> _Task inputs_
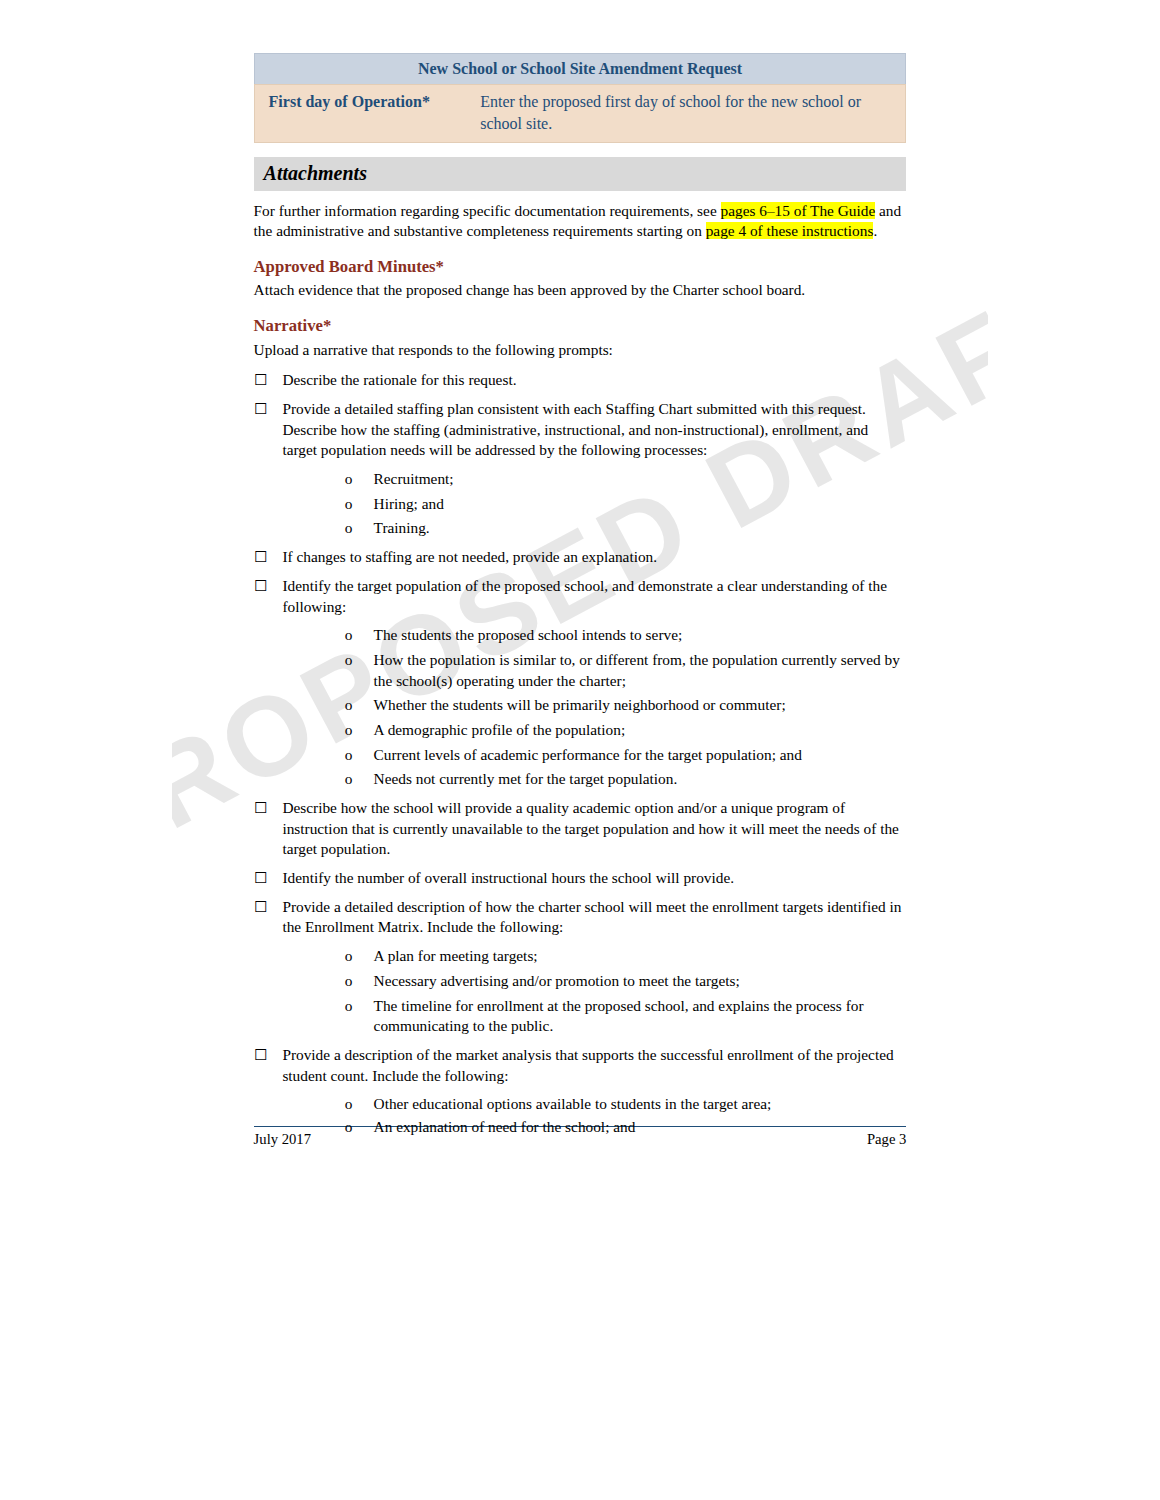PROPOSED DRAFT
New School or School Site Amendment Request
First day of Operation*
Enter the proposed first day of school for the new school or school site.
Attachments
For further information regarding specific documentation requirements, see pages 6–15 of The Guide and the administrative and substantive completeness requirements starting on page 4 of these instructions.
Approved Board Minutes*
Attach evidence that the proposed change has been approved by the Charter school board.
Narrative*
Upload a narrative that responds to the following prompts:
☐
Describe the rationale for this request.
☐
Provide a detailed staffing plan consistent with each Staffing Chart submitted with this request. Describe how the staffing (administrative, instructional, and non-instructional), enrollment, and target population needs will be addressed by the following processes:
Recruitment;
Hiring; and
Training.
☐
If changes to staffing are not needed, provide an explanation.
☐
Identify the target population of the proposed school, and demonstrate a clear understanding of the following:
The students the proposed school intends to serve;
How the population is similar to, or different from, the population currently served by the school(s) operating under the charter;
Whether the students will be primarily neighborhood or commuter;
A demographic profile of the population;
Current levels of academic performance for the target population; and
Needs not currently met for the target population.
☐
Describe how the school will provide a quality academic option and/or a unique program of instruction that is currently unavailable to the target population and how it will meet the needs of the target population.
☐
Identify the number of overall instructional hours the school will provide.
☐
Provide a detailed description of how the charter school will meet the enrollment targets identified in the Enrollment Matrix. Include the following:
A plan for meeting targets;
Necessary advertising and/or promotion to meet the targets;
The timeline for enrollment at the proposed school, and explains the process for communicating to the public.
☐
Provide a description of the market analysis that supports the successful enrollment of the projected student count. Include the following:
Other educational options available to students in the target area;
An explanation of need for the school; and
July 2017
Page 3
---
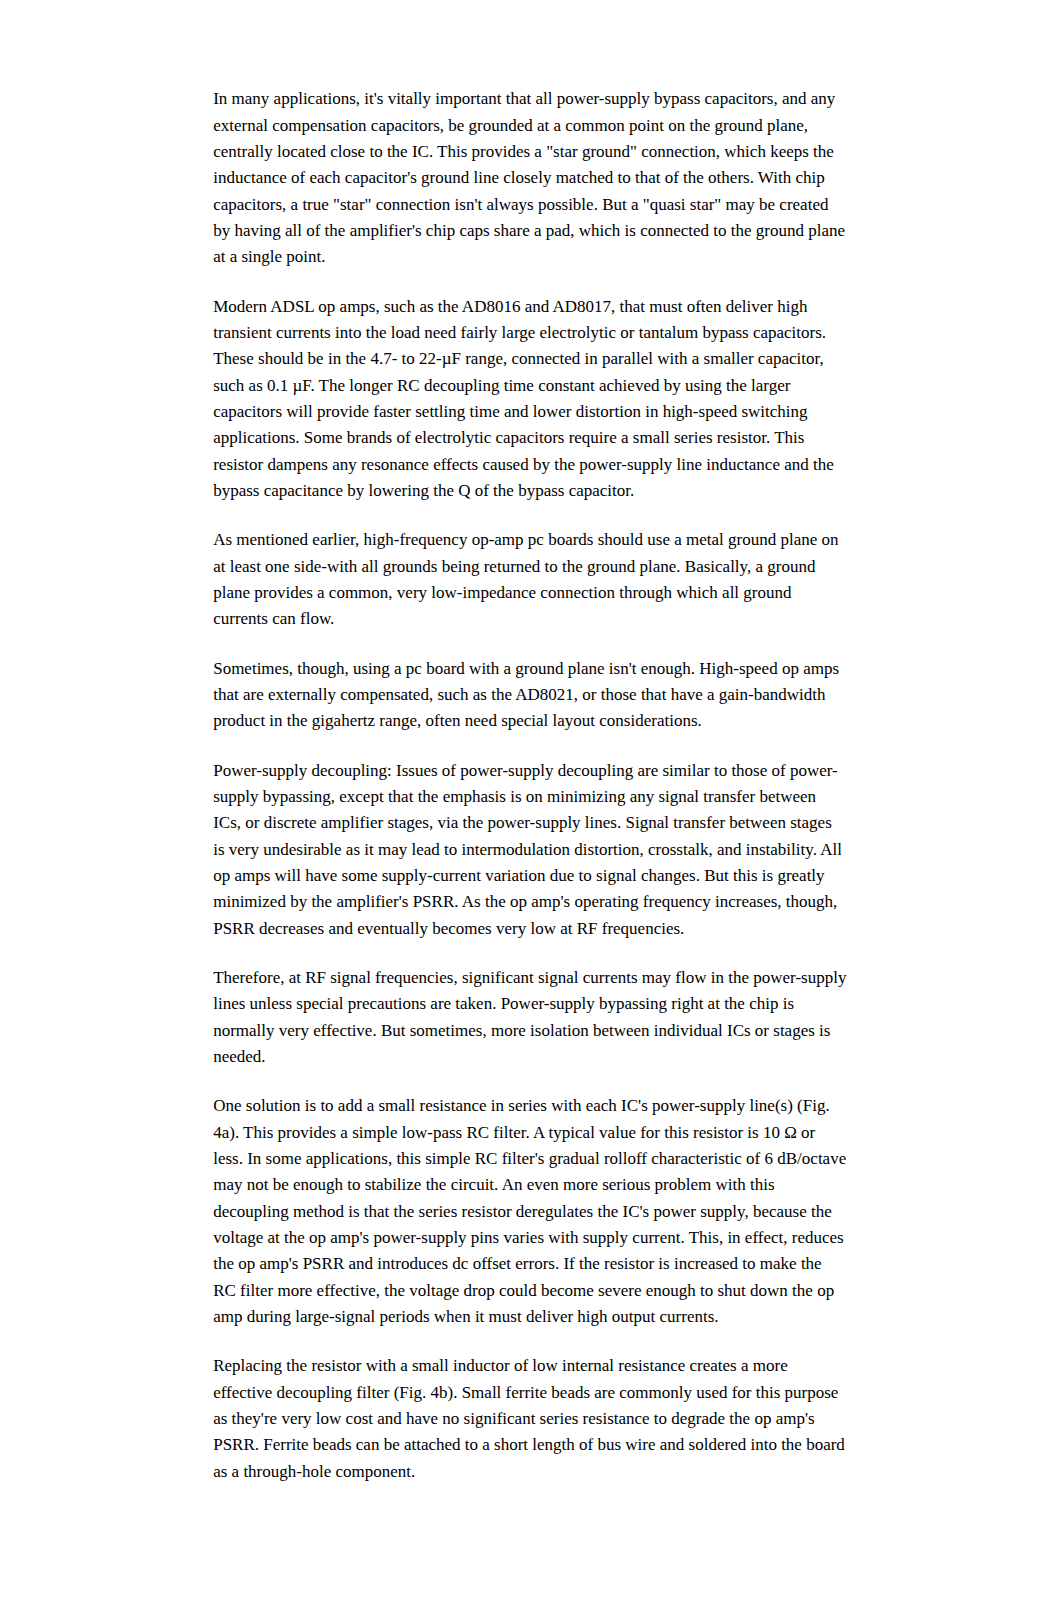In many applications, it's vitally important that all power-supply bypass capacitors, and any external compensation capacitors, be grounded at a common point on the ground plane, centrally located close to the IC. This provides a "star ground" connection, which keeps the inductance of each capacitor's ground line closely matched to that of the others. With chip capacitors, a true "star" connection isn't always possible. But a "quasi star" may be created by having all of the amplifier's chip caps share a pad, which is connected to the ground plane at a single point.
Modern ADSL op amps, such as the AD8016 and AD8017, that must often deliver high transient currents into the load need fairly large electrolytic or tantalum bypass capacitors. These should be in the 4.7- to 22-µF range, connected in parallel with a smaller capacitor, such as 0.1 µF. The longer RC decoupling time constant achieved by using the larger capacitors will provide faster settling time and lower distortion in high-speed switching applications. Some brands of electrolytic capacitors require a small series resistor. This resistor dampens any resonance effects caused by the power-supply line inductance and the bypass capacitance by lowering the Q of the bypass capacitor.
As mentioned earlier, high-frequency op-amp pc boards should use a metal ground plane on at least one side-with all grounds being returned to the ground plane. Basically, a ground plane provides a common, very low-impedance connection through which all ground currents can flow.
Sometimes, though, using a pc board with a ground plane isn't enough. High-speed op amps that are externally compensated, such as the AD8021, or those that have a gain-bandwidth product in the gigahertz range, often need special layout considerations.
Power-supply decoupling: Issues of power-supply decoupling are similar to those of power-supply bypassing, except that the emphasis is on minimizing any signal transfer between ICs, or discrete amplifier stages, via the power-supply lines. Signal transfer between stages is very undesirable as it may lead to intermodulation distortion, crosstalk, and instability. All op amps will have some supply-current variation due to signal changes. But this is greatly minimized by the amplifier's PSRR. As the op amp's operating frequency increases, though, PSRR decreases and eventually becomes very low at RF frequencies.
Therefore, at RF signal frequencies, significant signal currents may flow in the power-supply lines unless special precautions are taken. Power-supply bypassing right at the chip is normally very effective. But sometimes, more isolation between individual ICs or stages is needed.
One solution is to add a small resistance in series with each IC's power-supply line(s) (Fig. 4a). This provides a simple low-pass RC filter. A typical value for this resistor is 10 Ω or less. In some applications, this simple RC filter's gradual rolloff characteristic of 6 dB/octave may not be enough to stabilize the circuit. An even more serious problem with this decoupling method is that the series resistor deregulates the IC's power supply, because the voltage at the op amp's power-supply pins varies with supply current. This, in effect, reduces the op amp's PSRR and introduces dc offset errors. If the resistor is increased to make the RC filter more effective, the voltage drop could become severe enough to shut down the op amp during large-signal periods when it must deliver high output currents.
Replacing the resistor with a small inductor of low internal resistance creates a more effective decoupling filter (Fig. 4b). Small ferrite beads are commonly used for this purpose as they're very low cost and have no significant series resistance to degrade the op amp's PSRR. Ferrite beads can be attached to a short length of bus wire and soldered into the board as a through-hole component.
...
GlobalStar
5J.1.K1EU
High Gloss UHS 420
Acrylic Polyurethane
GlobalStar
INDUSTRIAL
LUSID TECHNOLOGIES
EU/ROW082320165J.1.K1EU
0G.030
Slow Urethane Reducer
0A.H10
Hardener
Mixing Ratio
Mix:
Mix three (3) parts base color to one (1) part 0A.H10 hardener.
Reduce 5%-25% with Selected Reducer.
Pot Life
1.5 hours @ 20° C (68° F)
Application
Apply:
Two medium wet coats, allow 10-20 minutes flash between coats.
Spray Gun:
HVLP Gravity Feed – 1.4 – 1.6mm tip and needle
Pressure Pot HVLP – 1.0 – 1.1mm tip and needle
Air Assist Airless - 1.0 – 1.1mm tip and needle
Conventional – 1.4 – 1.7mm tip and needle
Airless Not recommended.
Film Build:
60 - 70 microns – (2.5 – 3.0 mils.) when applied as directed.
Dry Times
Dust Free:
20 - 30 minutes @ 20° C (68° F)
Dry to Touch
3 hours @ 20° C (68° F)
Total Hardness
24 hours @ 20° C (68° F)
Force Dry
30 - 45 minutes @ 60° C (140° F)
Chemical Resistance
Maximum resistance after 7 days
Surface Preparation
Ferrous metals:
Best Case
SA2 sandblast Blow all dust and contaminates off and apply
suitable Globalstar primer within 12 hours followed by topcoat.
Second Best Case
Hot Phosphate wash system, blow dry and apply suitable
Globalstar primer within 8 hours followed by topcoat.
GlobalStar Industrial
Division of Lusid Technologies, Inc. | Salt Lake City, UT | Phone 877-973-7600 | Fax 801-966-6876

> _What the task asks_
Where does the word "bypassing" appear in the listing? List each line that holds it.

> _Your solution_
Power-supply decoupling: Issues of power-supply decoupling are similar to those of power-supply bypassing, except that the emphasis is on minimizing any signal transfer between ICs, or discrete amplifier stages, via the power-supply lines. Signal transfer between stages is very undesirable as it may lead to intermodulation distortion, crosstalk, and instability. All op amps will have some supply-current variation due to signal changes. But this is greatly minimized by the amplifier's PSRR. As the op amp's operating frequency increases, though, PSRR decreases and eventually becomes very low at RF frequencies.
Therefore, at RF signal frequencies, significant signal currents may flow in the power-supply lines unless special precautions are taken. Power-supply bypassing right at the chip is normally very effective. But sometimes, more isolation between individual ICs or stages is needed.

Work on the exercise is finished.